SOURCE PASSAGE:
▬▬▬▬▬▬▬▬▬▬

Innovative Use of DHIS2 to improve education quality by fostering equity and inclusivity in the Gambia
The government of Gambia implements a DHIS2-based Education Management Information System to guide planning and direct intervention in basic and secondary education.
In the Gambia, the government has embarked on a mission to improve the quality of education by focusing on basic and secondary education. This is from a backdrop of low enrollment and high drop-out rates. Starting in 2018, the Ministry of Basic and Secondary Education (MoBSE) implemented an Education Management Information System (EMIS) using DHIS2 to facilitate data-driven decision-making in education.
The underlying aim of the EMIS system in the Gambia is to help the MoBSE achieve targeted interventions in education, conduct effective planning for special needs learners and to measure indicators for reporting, management and coordination. To this end, several innovative features were implemented in the DHIS2-based EMIS to help the Gambia achieve the goals of its Education Sector Strategic Plan by 2030, including the School Report Card, special needs data use, and real-time tracking of essential indicators. The project also supports these goals by facilitating use of socio-economic data to respond to education needs and collaborative research to improve data use in education at all levels.
This work has already achieved results. Since the initial launch of their DHIS2 system, MoBSE has begun the shift from aggregate to individual-level data tracking to further support equitable, inclusive and quality education for all. A unique ID launched in January 2020 has been used to enter over 300,000 students into the DHIS2 Tracker-based system. Also, an SMS-based daily attendance app for monitoring teacher attendance has been implemented to address concerns about teacher absenteeism while the School Report Card has been digitized, thereby decentralizing access and saving resources. So far, national data shows a 49% reduction in the number of out-of-school children in the Gambia between 2014 and 2020. For girls, the rate was reduced by 74% over the same period.
Education in the Gambia: Planning for efficiency, equity and accessibility
The Gambia recognizes the role of education in national development and has prioritized its improvement for many years. In its Vision 2020 policy adopted before the turn of the millennium, the Gambia prioritized healthcare, education and other social services to boost human capital development in the country by 2020. However, a study conducted by the Gambian Ministry of Basic and Secondary Education (MoBSE) in 2013 found that the factors most reported as causes of the high out-of-school rate were the cost of access (46%) and the distance to school (15%). The costs include informal school levies and participation costs such as uniforms and accessories, and lunch.

▬▬▬▬▬▬▬▬▬▬

EXTRACTED MATERIAL:
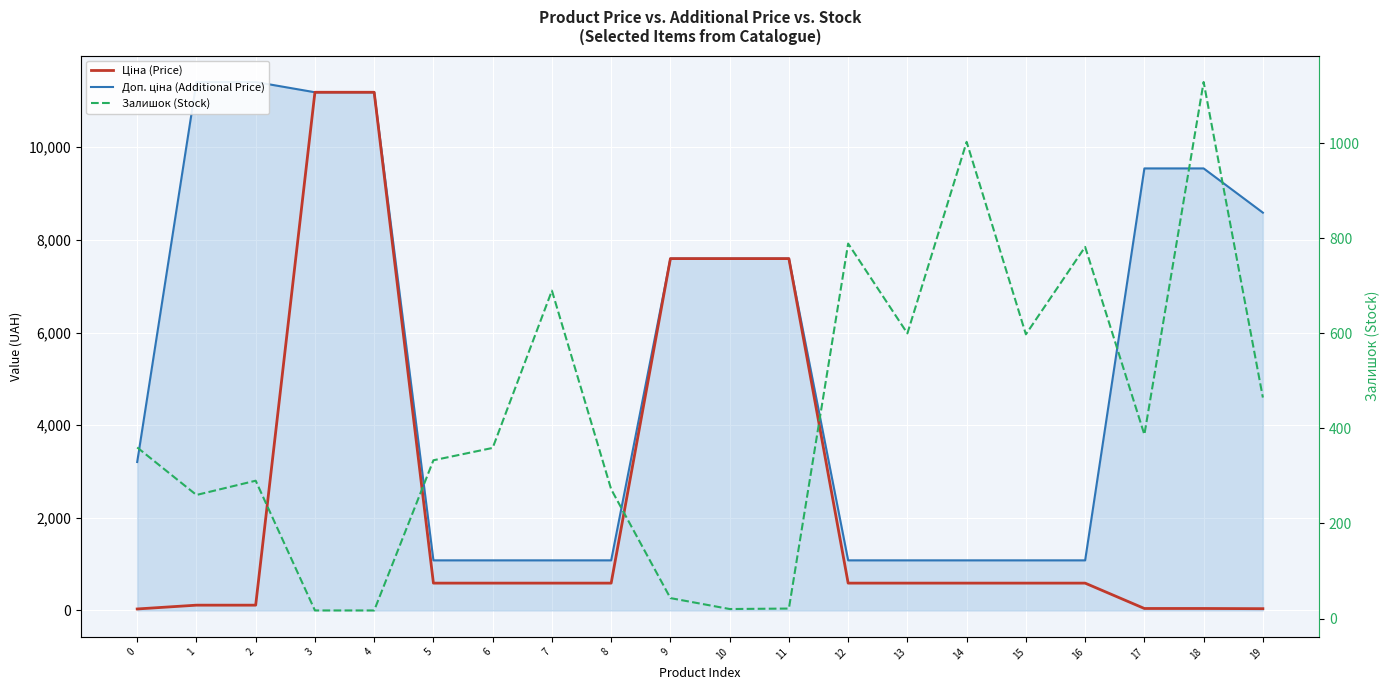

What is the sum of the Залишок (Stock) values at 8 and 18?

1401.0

▬▬▬▬▬▬▬▬▬▬

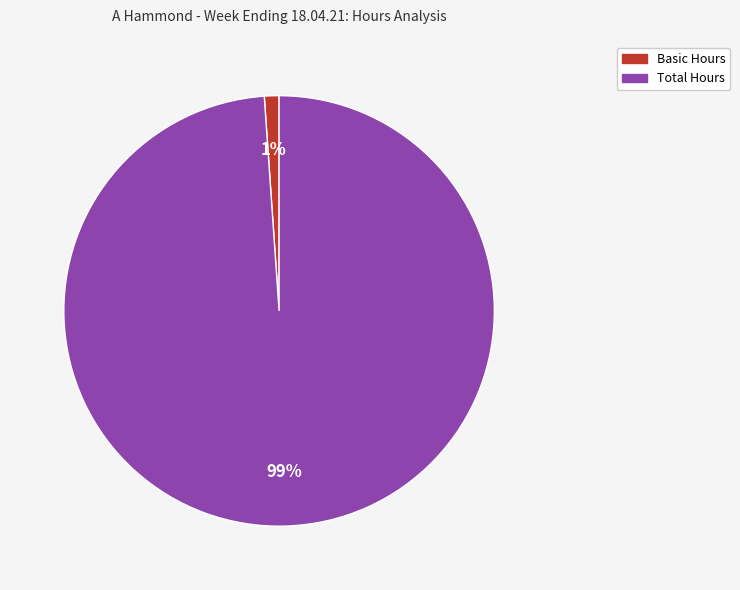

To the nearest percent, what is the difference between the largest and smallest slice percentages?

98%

▬▬▬▬▬▬▬▬▬▬

WHAT TO PRODUCE: In the text on the Gambia's DHIS2-based education system, what year did the Ministry of Basic and Secondary Education start implementing its Education Management Information System? Rely only on the text about the Gambia's education system, not on the data.

TASK RESULT: 2018